Extracted material START

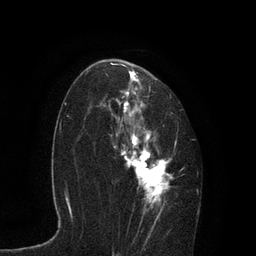
Breast MRI, one axial slice; slice 53 of 80 in the series (ordered by position); cropped to one breast; dynamic contrast-enhanced series, time point 2 of 7 at this slice position (early post-contrast); 3 T; TE 2.1 ms, TR 4.7 ms; 2 mm slice thickness; 256 × 256 image matrix, field of view 170 × 170 mm. Female patient.
Outlined on this slice (semi-automatic segmentation, software-assisted and operator-edited):
- enhancing-tissue mask used for the functional tumour volume (all voxels passing the contrast-enhancement thresholds inside the analysis volume; usually the tumour): bounding box [x1, y1, x2, y2] px = [102, 60, 199, 235]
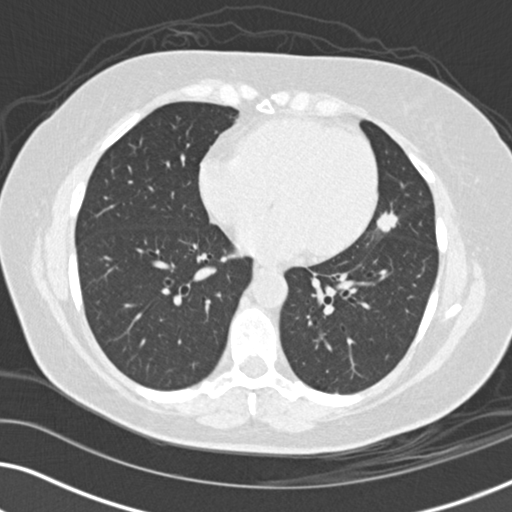
Low-dose screening chest CT, one axial slice; position 68 of 152 along the scan axis; reconstruction kernel B30f; 120 kVp; lung window (W 1500 / L -600 HU); 512 × 512 image matrix, field of view 330 × 330 mm.
Structures marked on this image (manually delineated by an expert):
- lesion 1 (tumor, upper lobe of left lung): bounding box (x1, y1, x2, y2) in pixels: (377, 212, 398, 232)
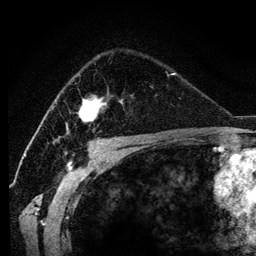
Breast MRI (dynamic contrast-enhanced), one axial slice. Slice 79 of 134 in the series (ordered by position). Cropped to one breast. Dynamic contrast-enhanced series, time point 2 of 6 at this slice position (early post-contrast). 3 T. TE 4.2 ms, TR 7.9 ms. 256 × 256 image matrix, field of view 170 × 170 mm. Female patient.
Structures marked on this image (semi-automatic segmentation, software-assisted and operator-edited):
- enhancing-tissue mask used for the functional tumour volume (all voxels passing the contrast-enhancement thresholds inside the analysis volume; usually the tumour): bounding box <66,95,123,135> (left, top, right, bottom; pixels)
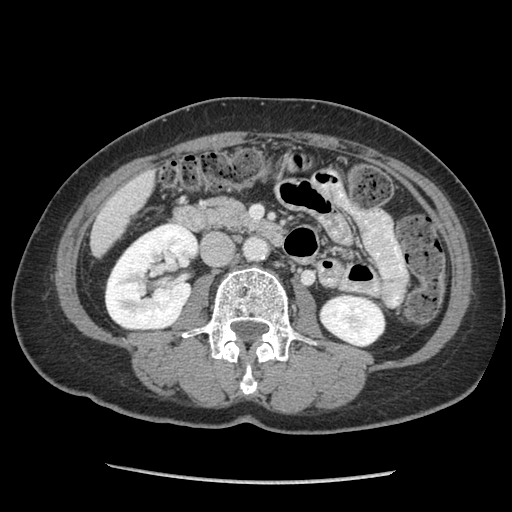
Contrast-enhanced abdominal CT (liver protocol), one axial slice; slice 19 of 105 in the series (ordered by position); reconstruction kernel STANDARD; soft-tissue window (W 400 / L 40 HU); 2.5 mm slice thickness; 512 × 512 image matrix, field of view 340 × 340 mm. Case-level facts recorded for this patient, not image findings: diagnosis: hepatocellular carcinoma (patient treated with transarterial chemoembolisation; whether this scan precedes or follows treatment is not stated here); TNM stage (as recorded): Stage-I; Child-Pugh class: A; tumour differentiation: moderately differentiated; tumour size: 11.1 cm.
Structures marked on this image (semi-automatic segmentation, software-assisted and operator-edited):
- liver parenchyma outside the tumour (the mass and vessels are separate outlines, so this box may not span the whole liver): bounding box [x1, y1, x2, y2] px = [90, 170, 154, 255]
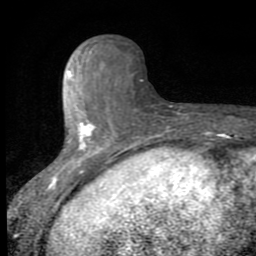
Breast MRI (dynamic contrast-enhanced), one axial slice. Slice 25 of 80 in the series (ordered by position). Cropped to one breast. Dynamic contrast-enhanced series, time point 2 of 8 at this slice position (early post-contrast). 1.5 T. TE 2.7 ms, TR 6.8 ms. 2 mm slice thickness. 256 × 256 image matrix. Female patient.
Structures marked on this image (semi-automatically segmented with operator editing):
- enhancing-tissue mask used for the functional tumour volume (all voxels passing the contrast-enhancement thresholds inside the analysis volume; usually the tumour): bounding box <49,51,141,193> (left, top, right, bottom; pixels)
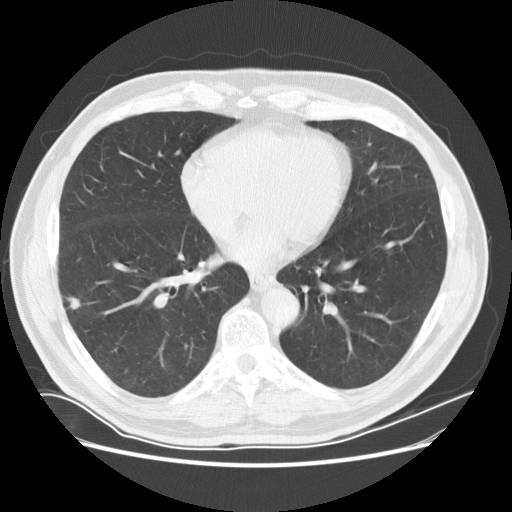
Axial slice from a low-dose chest CT screening exam, baseline screening round, lung window (W 1500 / L -600 HU), 2.5 mm slice thickness, standard (soft-tissue) reconstruction kernel (STANDARD), 512 × 512 image matrix, field of view 380 × 380 mm. Male, age 72 years at enrolment. Current smoker at enrolment.
Expert-annotated lung lesion, box from (x=55, y=291) to (x=91, y=323) px. Reader record for this screening exam (exam-level; its link to the box is not recorded): non-calcified nodule or mass ≥4 mm, right lower lobe, 13 × 8 mm, poorly defined margins, soft tissue attenuation. Lung cancer was diagnosed 17 days after this screen: non-small cell carcinoma, right lower lobe, moderately differentiated (G2), stage IA (AJCC 6th edition), 10 mm at pathology.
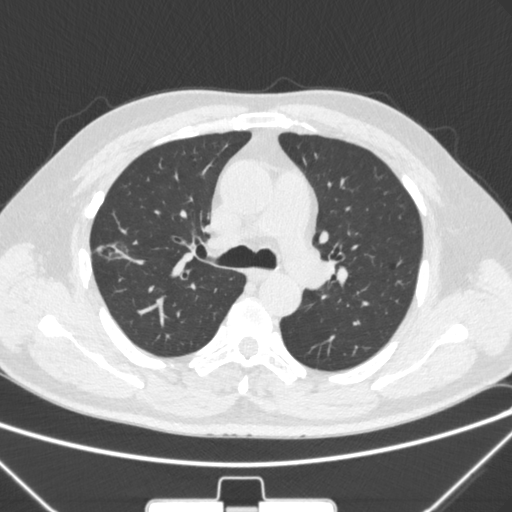
Chest CT, one axial slice; position 201 of 320 along the scan axis; 120 kVp; lung window (W 1500 / L -600 HU); 1 mm slice thickness; 512 × 512 image matrix, field of view 350 × 350 mm. Male patient, age 58 years. From the clinical record (not read from this slice): clinical TNM (as recorded): T1c N0 M0; histopathological grade: G2.
Structures marked on this image (bounding box drawn by a radiologist):
- lung tumour (recorded histology: adenocarcinoma): bounding box [x1, y1, x2, y2] px = [92, 230, 133, 270]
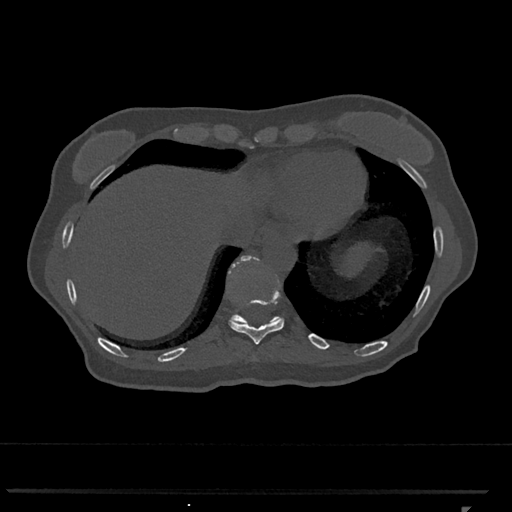
CT including the spine, one axial slice; position 558 of 793 along the scan axis; reconstruction kernel Br40s/3; bone window (W 1800 / L 400 HU); 0.5 mm slice thickness; 512 × 512 image matrix, field of view 380 × 380 mm. Patient: female, 62 years. From the clinical record (not read from this slice): primary cancer: renal.
Annotated regions visible in this slice (semi-automatic segmentation, software-assisted and operator-edited):
- T10 vertebra: bounding box [x1, y1, x2, y2] px = [229, 268, 284, 345]
- T11 vertebra: [228, 255, 281, 324]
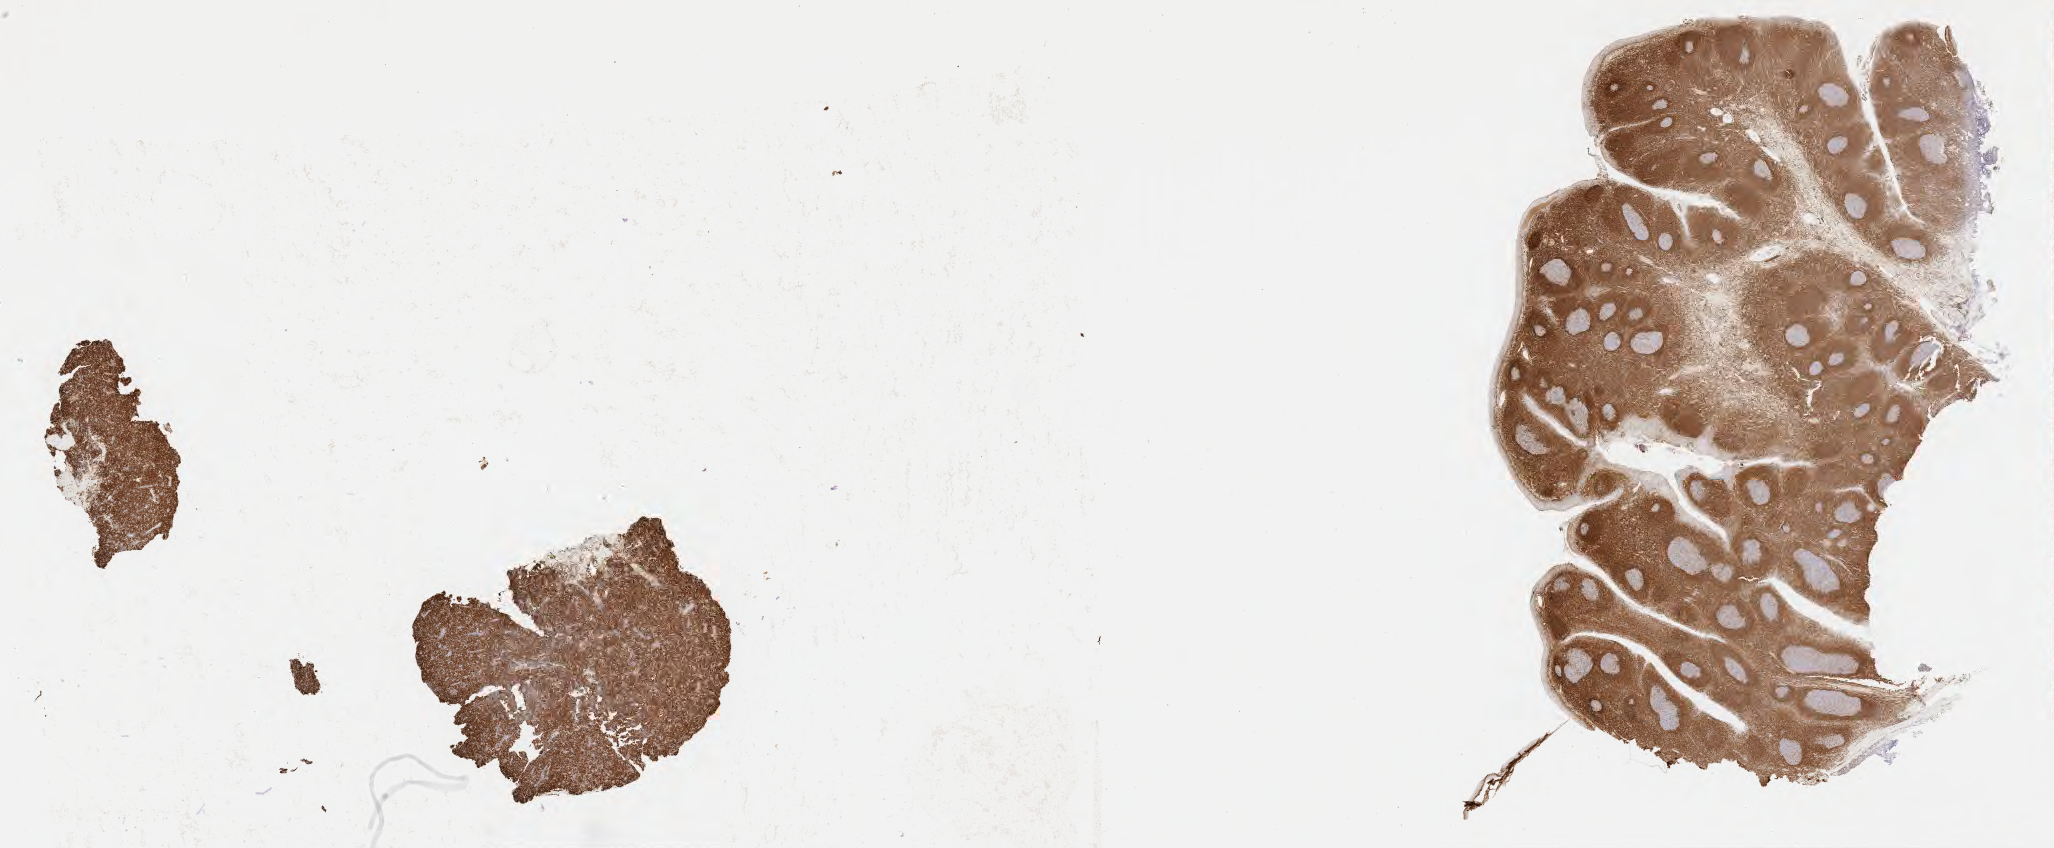
Immunohistochemistry (IHC) whole-slide image stained for BCL2 — a low-resolution overview of the entire scanned area, about 33.2 x 13.7 mm, specimen: tumor tissue, anatomic site: lymph node. Patient: female, 51 years old.
- diagnosis: Diffuse large B-cell lymphoma, NOS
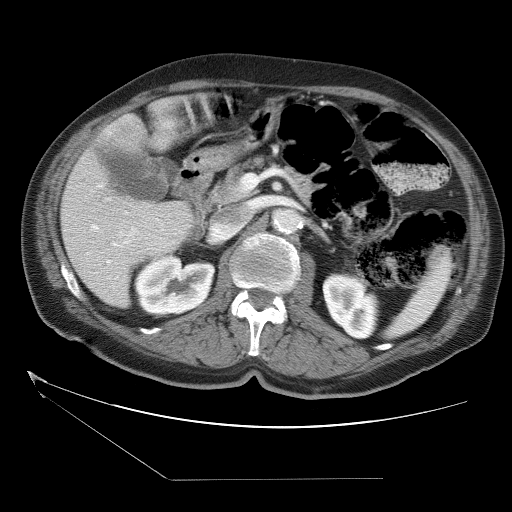
Contrast-enhanced abdominal CT (liver protocol), one axial slice; 120 kVp; one of 2 acquisitions stored at this slice position; soft-tissue window (W 400 / L 40 HU); 5 mm slice thickness; 512 × 512 image matrix, field of view 400 × 400 mm. Case-level facts recorded for this patient, not image findings: diagnosis: hepatocellular carcinoma (patient treated with transarterial chemoembolisation; whether this scan precedes or follows treatment is not stated here); TNM stage (as recorded): Stage-II; Child-Pugh class: A.
Outlined on this slice (semi-automatic segmentation, software-assisted and operator-edited):
- liver parenchyma outside the tumour (the mass and vessels are separate outlines, so this box may not span the whole liver): bounding box (x1, y1, x2, y2) in pixels: (60, 114, 192, 306)
- portal vein: (91, 224, 141, 303)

Extracted material END

§ **Exercise details**:
Set down all of the entries exactly. Leave the pictures out.

§ **Solution below**:
Breast MRI, one axial slice; slice 53 of 80 in the series (ordered by position); cropped to one breast; dynamic contrast-enhanced series, time point 2 of 7 at this slice position (early post-contrast); 3 T; TE 2.1 ms, TR 4.7 ms; 2 mm slice thickness; 256 × 256 image matrix, field of view 170 × 170 mm. Female patient.
Outlined on this slice (semi-automatic segmentation, software-assisted and operator-edited):
- enhancing-tissue mask used for the functional tumour volume (all voxels passing the contrast-enhancement thresholds inside the analysis volume; usually the tumour): bounding box [x1, y1, x2, y2] px = [102, 60, 199, 235]
Low-dose screening chest CT, one axial slice; position 68 of 152 along the scan axis; reconstruction kernel B30f; 120 kVp; lung window (W 1500 / L -600 HU); 512 × 512 image matrix, field of view 330 × 330 mm.
Structures marked on this image (manually delineated by an expert):
- lesion 1 (tumor, upper lobe of left lung): bounding box (x1, y1, x2, y2) in pixels: (377, 212, 398, 232)
Breast MRI (dynamic contrast-enhanced), one axial slice. Slice 79 of 134 in the series (ordered by position). Cropped to one breast. Dynamic contrast-enhanced series, time point 2 of 6 at this slice position (early post-contrast). 3 T. TE 4.2 ms, TR 7.9 ms. 256 × 256 image matrix, field of view 170 × 170 mm. Female patient.
Structures marked on this image (semi-automatic segmentation, software-assisted and operator-edited):
- enhancing-tissue mask used for the functional tumour volume (all voxels passing the contrast-enhancement thresholds inside the analysis volume; usually the tumour): bounding box <66,95,123,135> (left, top, right, bottom; pixels)
Contrast-enhanced abdominal CT (liver protocol), one axial slice; slice 19 of 105 in the series (ordered by position); reconstruction kernel STANDARD; soft-tissue window (W 400 / L 40 HU); 2.5 mm slice thickness; 512 × 512 image matrix, field of view 340 × 340 mm. Case-level facts recorded for this patient, not image findings: diagnosis: hepatocellular carcinoma (patient treated with transarterial chemoembolisation; whether this scan precedes or follows treatment is not stated here); TNM stage (as recorded): Stage-I; Child-Pugh class: A; tumour differentiation: moderately differentiated; tumour size: 11.1 cm.
Structures marked on this image (semi-automatic segmentation, software-assisted and operator-edited):
- liver parenchyma outside the tumour (the mass and vessels are separate outlines, so this box may not span the whole liver): bounding box [x1, y1, x2, y2] px = [90, 170, 154, 255]
Breast MRI (dynamic contrast-enhanced), one axial slice. Slice 25 of 80 in the series (ordered by position). Cropped to one breast. Dynamic contrast-enhanced series, time point 2 of 8 at this slice position (early post-contrast). 1.5 T. TE 2.7 ms, TR 6.8 ms. 2 mm slice thickness. 256 × 256 image matrix. Female patient.
Structures marked on this image (semi-automatically segmented with operator editing):
- enhancing-tissue mask used for the functional tumour volume (all voxels passing the contrast-enhancement thresholds inside the analysis volume; usually the tumour): bounding box <49,51,141,193> (left, top, right, bottom; pixels)
Axial slice from a low-dose chest CT screening exam, baseline screening round, lung window (W 1500 / L -600 HU), 2.5 mm slice thickness, standard (soft-tissue) reconstruction kernel (STANDARD), 512 × 512 image matrix, field of view 380 × 380 mm. Male, age 72 years at enrolment. Current smoker at enrolment.
Expert-annotated lung lesion, box from (x=55, y=291) to (x=91, y=323) px. Reader record for this screening exam (exam-level; its link to the box is not recorded): non-calcified nodule or mass ≥4 mm, right lower lobe, 13 × 8 mm, poorly defined margins, soft tissue attenuation. Lung cancer was diagnosed 17 days after this screen: non-small cell carcinoma, right lower lobe, moderately differentiated (G2), stage IA (AJCC 6th edition), 10 mm at pathology.
Chest CT, one axial slice; position 201 of 320 along the scan axis; 120 kVp; lung window (W 1500 / L -600 HU); 1 mm slice thickness; 512 × 512 image matrix, field of view 350 × 350 mm. Male patient, age 58 years. From the clinical record (not read from this slice): clinical TNM (as recorded): T1c N0 M0; histopathological grade: G2.
Structures marked on this image (bounding box drawn by a radiologist):
- lung tumour (recorded histology: adenocarcinoma): bounding box [x1, y1, x2, y2] px = [92, 230, 133, 270]
CT including the spine, one axial slice; position 558 of 793 along the scan axis; reconstruction kernel Br40s/3; bone window (W 1800 / L 400 HU); 0.5 mm slice thickness; 512 × 512 image matrix, field of view 380 × 380 mm. Patient: female, 62 years. From the clinical record (not read from this slice): primary cancer: renal.
Annotated regions visible in this slice (semi-automatic segmentation, software-assisted and operator-edited):
- T10 vertebra: bounding box [x1, y1, x2, y2] px = [229, 268, 284, 345]
- T11 vertebra: [228, 255, 281, 324]
Immunohistochemistry (IHC) whole-slide image stained for BCL2 — a low-resolution overview of the entire scanned area, about 33.2 x 13.7 mm, specimen: tumor tissue, anatomic site: lymph node. Patient: female, 51 years old.
- diagnosis: Diffuse large B-cell lymphoma, NOS
Contrast-enhanced abdominal CT (liver protocol), one axial slice; 120 kVp; one of 2 acquisitions stored at this slice position; soft-tissue window (W 400 / L 40 HU); 5 mm slice thickness; 512 × 512 image matrix, field of view 400 × 400 mm. Case-level facts recorded for this patient, not image findings: diagnosis: hepatocellular carcinoma (patient treated with transarterial chemoembolisation; whether this scan precedes or follows treatment is not stated here); TNM stage (as recorded): Stage-II; Child-Pugh class: A.
Outlined on this slice (semi-automatic segmentation, software-assisted and operator-edited):
- liver parenchyma outside the tumour (the mass and vessels are separate outlines, so this box may not span the whole liver): bounding box (x1, y1, x2, y2) in pixels: (60, 114, 192, 306)
- portal vein: (91, 224, 141, 303)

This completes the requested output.